The story of Ha is based on the author’s life in Saigon in the beginning and then later it’s about how she, her mom, and brothers take refuge in the United States to get away from the Communism in Vietnam. They are hosted by a family in Alabama so that one of her brothers can work as an apprentice car mechanic for the man of the house.
There, Ha and her brothers must adjust to American culture and have to deal with their peers bullying them daily. The author explains it later in the book, that when she moved to Alabama it took her years to realize that she and her family represented what all of these kids were seeing on their TV screens at home and that they had never actually seen Vietnamese people in rural Alabama before. So if the kids were being mean to her she finally realized they were just copying what they were hearing and seeing at home from their parents and from the American news anchors.
I can’t imagine what that kind of culture shock would be like. Ha talks about her memories in Saigon, her friends, the plant life, the food, the landscape and how much she misses all of these things. From reading the book and have never been to Vietnam, they sound sooooooooo different. I cannot imagine. It almost sounds like they moved to a different planet.
I don’t read too much nonfiction so I was really glad I liked it!
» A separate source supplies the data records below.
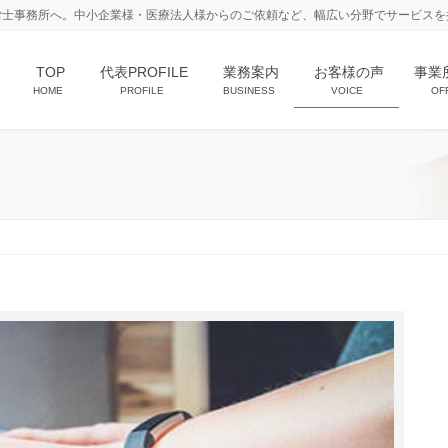
労士事務所へ。中小企業様・医療法人様からのご依頼など、幅広い分野でサービスを
TOP
代表PROFILE
業務案内
お客様の声
事業
HOME
PROFILE
BUSINESS
VOICE
OF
I think one of the last nonfiction books I read was Unbroken by Laura Hillenbrand about the World War II pilot and his crew members that survived on a raft for months. And I actually read that one with my kiddos and they liked it so much that we started an after school book club where we finished the YA adaption of the book and watched certain parts of the movie.
I’m hoping Inside Out & Back Again will interest them as much! And I think it would be great as a film if they ever decide to adapt it! I’d definitely go see it.